If you were to ask Jason, Bradley, Archer and Tim about their friendships, they’d probably say that they were pretty stereotypical. They had been best friends way back in middle school, but sort of drifted apart in the later grades. Other than Bradley and Tim, that is, who are still best buds.
But if pressed, the guys would probably admit that they’ve all grown into being fairly stereotypical themselves. Bradley is definitely the football jock. Tim is an overeating nice guy. Archer would be the too-often-in-his-own-head brainiac. And Jason? Jason is just an average guy: a normal 17-year-old who goes to church youth group once in a while.
Anyway, these used-to-be besties decide to all get together and trek off from their home of Echo Island for a post-graduation camping trip on the mainland. It just seemed like the right thing to do. Sorta like capping off the school years with a camping reunion before they head their different ways for college. They probably wouldn’t be seeing a whole lot of each other going forward, so this was a thanks-for-the-memories trip.
At least, that’s how they thought things would go. But upon completing that not-so-thrilling campout on the mainland and returning back to Echo Island, the boys are met with something really strange: nothing. I mean the town is there, but the streets are empty, the cars are empty, the buildings and homes are empty. Even the air is empty: the boys are surrounded with utter silence.

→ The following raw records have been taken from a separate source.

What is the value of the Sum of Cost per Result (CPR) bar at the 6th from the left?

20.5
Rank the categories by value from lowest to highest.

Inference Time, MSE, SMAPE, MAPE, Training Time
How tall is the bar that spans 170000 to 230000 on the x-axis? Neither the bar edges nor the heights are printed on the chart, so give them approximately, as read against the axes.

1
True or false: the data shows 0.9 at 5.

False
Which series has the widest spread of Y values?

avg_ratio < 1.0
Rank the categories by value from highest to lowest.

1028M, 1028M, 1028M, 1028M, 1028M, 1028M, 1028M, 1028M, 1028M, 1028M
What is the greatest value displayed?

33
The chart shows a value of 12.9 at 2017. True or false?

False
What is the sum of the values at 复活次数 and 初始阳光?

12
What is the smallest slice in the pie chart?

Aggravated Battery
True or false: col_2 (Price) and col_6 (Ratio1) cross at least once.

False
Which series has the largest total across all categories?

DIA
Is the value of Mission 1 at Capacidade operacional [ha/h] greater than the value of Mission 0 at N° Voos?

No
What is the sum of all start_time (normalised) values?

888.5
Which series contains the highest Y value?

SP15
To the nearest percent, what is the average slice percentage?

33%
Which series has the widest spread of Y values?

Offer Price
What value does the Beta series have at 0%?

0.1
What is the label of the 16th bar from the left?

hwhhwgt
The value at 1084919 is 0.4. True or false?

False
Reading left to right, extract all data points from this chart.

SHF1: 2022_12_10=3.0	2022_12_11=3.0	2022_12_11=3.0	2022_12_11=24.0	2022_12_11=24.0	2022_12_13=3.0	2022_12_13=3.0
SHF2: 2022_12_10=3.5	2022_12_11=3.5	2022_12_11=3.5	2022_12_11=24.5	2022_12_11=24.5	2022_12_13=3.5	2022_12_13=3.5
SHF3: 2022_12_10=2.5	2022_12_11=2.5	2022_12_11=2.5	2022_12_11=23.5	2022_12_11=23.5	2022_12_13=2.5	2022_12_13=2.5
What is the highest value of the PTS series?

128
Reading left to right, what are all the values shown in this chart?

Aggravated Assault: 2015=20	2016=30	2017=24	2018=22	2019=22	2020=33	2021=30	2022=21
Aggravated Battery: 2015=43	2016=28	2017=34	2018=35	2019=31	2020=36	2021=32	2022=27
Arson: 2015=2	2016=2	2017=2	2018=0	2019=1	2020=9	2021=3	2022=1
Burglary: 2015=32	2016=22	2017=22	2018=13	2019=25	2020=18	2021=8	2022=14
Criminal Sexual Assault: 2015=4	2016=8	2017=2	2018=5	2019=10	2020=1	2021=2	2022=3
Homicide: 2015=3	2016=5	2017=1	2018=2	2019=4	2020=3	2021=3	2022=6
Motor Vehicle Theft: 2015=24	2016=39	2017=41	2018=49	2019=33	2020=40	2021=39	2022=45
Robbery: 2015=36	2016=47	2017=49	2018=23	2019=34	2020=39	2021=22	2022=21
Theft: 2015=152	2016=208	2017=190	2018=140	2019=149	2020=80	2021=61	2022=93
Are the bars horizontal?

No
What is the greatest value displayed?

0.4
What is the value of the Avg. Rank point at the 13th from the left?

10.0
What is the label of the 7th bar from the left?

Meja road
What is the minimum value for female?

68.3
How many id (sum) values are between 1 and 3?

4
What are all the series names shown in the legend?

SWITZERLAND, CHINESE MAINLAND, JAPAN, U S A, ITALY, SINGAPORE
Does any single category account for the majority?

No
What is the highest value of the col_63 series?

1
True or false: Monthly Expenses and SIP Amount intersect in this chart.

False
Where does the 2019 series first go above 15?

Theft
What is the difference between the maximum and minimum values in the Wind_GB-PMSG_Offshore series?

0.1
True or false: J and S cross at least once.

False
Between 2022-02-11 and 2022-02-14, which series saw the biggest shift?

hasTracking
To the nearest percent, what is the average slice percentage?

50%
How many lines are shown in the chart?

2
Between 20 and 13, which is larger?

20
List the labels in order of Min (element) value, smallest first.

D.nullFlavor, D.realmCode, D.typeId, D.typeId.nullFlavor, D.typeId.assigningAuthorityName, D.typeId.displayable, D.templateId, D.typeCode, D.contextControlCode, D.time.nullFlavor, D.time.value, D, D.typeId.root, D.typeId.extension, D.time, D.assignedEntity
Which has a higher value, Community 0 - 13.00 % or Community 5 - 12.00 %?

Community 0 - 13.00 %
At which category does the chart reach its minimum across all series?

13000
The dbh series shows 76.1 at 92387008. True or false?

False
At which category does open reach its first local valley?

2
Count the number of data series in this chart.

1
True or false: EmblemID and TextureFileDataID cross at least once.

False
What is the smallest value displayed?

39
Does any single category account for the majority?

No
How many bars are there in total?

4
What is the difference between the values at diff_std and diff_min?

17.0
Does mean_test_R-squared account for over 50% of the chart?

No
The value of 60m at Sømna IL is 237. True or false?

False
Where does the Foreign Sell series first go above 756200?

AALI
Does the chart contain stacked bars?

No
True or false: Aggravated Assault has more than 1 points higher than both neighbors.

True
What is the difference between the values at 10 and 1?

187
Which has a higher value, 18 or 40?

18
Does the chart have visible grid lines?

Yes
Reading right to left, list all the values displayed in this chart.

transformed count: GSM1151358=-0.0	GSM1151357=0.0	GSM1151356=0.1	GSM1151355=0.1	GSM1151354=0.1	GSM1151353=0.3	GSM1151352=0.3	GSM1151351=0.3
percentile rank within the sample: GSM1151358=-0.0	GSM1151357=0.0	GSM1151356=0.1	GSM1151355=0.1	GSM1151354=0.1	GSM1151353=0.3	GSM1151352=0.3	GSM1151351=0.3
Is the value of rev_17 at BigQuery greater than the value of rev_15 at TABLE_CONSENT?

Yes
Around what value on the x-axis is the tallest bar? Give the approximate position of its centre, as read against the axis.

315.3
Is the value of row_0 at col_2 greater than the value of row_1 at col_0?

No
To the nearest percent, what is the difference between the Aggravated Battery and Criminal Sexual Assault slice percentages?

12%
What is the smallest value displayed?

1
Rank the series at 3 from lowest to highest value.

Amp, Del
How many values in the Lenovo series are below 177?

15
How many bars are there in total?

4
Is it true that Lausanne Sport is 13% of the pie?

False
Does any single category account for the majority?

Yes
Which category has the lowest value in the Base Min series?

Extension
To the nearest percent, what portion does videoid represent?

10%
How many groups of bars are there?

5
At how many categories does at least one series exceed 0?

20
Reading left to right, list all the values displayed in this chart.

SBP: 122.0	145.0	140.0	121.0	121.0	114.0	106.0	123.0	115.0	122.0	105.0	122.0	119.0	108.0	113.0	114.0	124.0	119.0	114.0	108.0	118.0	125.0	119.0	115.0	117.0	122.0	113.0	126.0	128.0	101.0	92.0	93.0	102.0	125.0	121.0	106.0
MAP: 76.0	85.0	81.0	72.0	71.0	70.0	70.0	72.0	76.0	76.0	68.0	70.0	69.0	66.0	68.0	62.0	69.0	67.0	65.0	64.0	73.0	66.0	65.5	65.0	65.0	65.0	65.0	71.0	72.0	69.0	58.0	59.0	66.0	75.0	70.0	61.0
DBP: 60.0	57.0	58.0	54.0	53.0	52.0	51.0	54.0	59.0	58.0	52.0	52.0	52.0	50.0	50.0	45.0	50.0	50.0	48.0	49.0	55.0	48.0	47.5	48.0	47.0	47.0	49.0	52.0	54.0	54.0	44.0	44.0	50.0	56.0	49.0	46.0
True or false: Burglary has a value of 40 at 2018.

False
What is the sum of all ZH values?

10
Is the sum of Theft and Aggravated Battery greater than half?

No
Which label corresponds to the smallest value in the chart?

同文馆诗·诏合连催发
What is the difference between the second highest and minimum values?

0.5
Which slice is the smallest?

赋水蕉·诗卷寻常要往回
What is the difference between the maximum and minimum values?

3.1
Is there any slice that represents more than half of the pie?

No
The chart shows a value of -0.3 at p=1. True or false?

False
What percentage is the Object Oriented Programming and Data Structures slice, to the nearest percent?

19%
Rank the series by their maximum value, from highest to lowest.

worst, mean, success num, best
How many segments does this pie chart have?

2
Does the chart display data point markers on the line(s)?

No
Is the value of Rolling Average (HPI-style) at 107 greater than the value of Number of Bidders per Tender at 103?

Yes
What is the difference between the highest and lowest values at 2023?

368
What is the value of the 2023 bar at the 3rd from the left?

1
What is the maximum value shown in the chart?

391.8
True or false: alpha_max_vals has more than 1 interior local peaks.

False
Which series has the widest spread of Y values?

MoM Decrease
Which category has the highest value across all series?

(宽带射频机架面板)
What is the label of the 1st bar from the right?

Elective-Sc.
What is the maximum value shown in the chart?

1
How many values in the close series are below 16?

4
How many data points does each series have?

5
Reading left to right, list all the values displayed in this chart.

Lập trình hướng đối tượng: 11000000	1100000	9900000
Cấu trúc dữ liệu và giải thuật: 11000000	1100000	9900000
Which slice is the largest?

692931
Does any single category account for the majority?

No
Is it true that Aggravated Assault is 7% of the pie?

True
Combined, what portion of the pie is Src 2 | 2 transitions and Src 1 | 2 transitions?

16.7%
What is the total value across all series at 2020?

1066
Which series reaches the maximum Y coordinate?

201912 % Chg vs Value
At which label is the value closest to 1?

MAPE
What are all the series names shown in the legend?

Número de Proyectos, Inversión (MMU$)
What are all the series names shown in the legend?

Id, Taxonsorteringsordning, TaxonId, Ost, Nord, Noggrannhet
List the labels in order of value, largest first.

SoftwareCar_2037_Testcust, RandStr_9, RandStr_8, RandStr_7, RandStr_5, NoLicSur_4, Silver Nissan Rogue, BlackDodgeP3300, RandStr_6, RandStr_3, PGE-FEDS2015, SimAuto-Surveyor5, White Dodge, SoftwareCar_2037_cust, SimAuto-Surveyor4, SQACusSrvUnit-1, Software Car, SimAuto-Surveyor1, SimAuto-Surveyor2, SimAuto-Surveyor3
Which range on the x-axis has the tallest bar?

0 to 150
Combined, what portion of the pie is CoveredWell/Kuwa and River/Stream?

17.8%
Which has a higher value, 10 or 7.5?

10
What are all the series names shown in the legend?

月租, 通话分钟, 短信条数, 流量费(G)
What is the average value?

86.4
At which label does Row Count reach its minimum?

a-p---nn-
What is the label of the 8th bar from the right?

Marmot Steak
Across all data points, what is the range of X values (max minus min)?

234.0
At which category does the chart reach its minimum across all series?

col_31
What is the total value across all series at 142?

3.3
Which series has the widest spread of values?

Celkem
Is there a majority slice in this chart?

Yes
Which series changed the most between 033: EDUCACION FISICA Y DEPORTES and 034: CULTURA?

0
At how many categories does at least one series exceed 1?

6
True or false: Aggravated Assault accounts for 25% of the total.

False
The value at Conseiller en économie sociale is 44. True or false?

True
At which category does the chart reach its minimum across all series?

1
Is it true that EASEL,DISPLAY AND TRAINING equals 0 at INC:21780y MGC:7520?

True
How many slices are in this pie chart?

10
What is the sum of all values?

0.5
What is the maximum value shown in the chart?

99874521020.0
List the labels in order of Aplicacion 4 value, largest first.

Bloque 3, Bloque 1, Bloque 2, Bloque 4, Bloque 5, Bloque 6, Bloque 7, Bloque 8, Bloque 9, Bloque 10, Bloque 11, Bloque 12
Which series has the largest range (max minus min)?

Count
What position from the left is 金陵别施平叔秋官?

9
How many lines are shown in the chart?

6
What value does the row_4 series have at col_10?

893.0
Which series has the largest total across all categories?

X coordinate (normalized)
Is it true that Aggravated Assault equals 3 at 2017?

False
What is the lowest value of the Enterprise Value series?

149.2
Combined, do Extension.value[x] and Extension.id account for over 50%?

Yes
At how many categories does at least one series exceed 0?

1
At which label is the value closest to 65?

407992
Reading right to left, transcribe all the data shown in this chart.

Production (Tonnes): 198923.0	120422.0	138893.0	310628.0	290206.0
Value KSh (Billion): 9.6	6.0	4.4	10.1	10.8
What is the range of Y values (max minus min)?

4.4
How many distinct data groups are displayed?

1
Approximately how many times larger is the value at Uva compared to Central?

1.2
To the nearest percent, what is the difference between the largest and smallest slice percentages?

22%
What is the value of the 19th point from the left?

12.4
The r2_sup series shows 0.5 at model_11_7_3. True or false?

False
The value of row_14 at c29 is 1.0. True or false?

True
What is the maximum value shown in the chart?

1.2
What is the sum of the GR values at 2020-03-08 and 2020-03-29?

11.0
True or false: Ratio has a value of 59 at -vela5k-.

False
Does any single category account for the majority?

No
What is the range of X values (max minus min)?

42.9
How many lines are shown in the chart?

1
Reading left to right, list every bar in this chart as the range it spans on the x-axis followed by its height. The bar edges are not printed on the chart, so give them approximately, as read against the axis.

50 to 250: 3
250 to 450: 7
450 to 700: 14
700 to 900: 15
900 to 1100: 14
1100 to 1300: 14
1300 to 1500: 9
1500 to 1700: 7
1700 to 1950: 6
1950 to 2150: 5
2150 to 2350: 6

Not only that, but there’s no power. Batteries don’t work. Engines won’t fire. No telephone, no radio, no clocks. Oh, and the ferry that dropped them off quickly sailed away and doesn’t return.
All of a sudden, these four stereotypical friends find themselves in a not-so-typical situation. They’re trapped together on a totally deserted island. And when one of them has the bright idea of climbing to the top of the island’s lighthouse, the highest point to be found, there’s one other frightening discovery made. The mainland is gone, too.
Jason reminds the guys that this isn’t the time to start panicking. But even he can’t help thinking: if not now, when?